Growth Hormone Therapy Can Help Children With Kidney Failure Grow Taller

By Christine Hsu | Update Date: Apr 05, 2013 01:17 PM EDT

Growth hormone therapy can help treat symptoms in children with kidney failure, according to a new study.

The study, which will appear in an upcoming issue of the Clinical Journal of American Society of Nephrology (CJASN) reveals that growth hormone therapy can reverse growth problems in children suffering kidney failure.

However, the treatment may make it harder for doctors to assess patients' bone health by blood tests alone.  Researchers explain that the growth hormone therapy increases bone turnover and interrupts the relationship between bone turnover and a blood marker of bone health.

Chronic liver disease can lead to short stature and physical and psychological abnormalities.  Researchers said abnormally high or abnormally low bone turnover can increase the severity of growth retardation in children with kidney disease, therefore finding a normal balance is important. While recombinant human growth often helps, the response is variable in children on dialysis.

Researches wanted to evaluate the direct effect of recombinant human growth hormone therapy on the skeleton in pediatric patients.

Researchers conducted a randomized trail of 33 pediatric dialysis patients to therapy with or without growth hormone.

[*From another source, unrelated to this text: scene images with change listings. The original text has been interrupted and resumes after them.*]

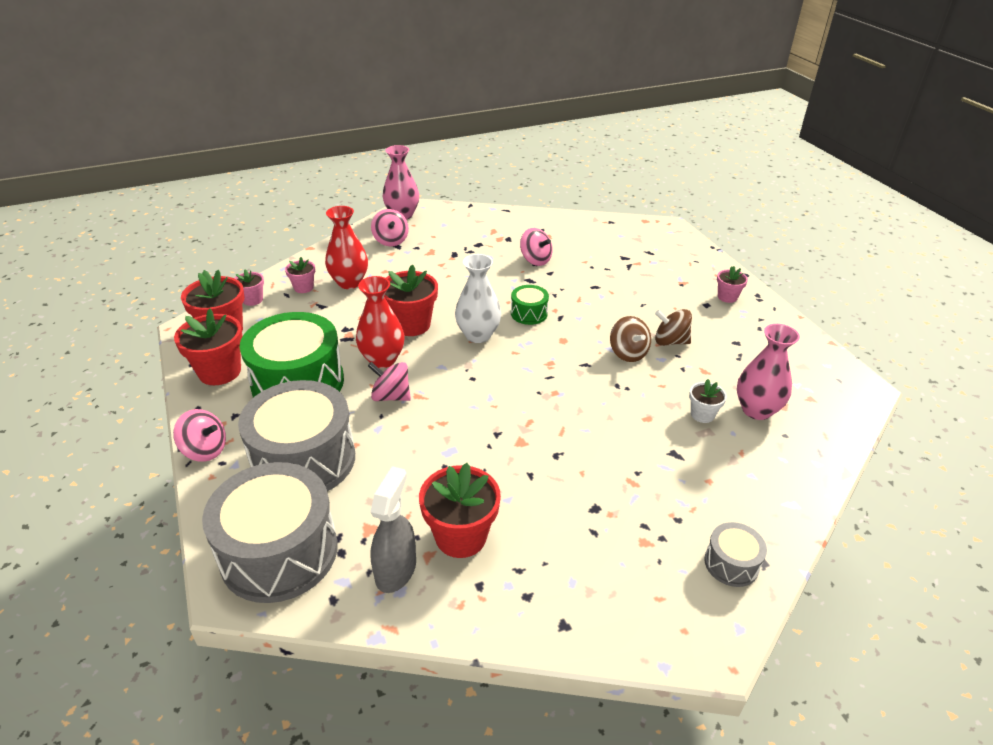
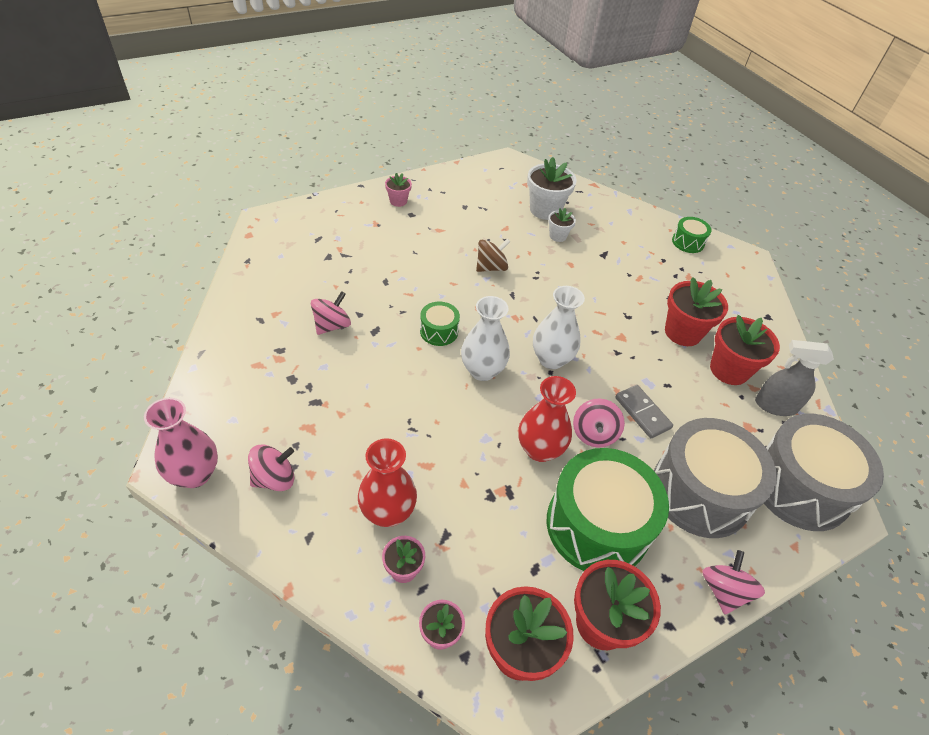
camera: 100 degrees left, 10 degrees up
(409, 437) = (642, 413): none -> grey domino
(411, 324) = (473, 430): red flower pot -> red flower pot (683, 332)
(489, 381) = (551, 359): none -> white vase
(670, 341) = (470, 241): brown spinning top -> none
(731, 563) = (688, 242): grey drum -> green drum
(756, 410) = (545, 210): pink vase -> white flower pot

The found that growth hormone therapy resulted in greater increases in height and, enhanced bone turnover in patients with baseline low bone turnover. However, the therapy counteracted the bone-turnover lowering effects of vitamin D therapy in patients with high bone turnover. Researchers also found that the parathyroid hormone values were similar in patients who received growth hormone compared to those who did not despite significantly differences in final rates of bone formation.

Researchers said the findings suggest that growth hormone therapy may help treat poor growth and low bone turnover in children on dialysis.  While it may also improve growth in children with high bone turnover, it may not benefit their overall bone health.

"Pediatric patients treated with growth hormone had better improvements in height than those on standard therapy. The therapy enhanced bone turnover in patients with baseline low bone turnover while not altering bone formation in patients with high bone turnover," researcher Dr. Katherine Wesseling-Perry of David Geffen School of Medicine at UCLA, said in a statement.

"Unfortunately, growth hormone interrupts the relationship between bone turnover and parathyroid hormone-a marker that is used to judge bone health in these patients-making it difficult to assess bone health by blood tests alone," she added.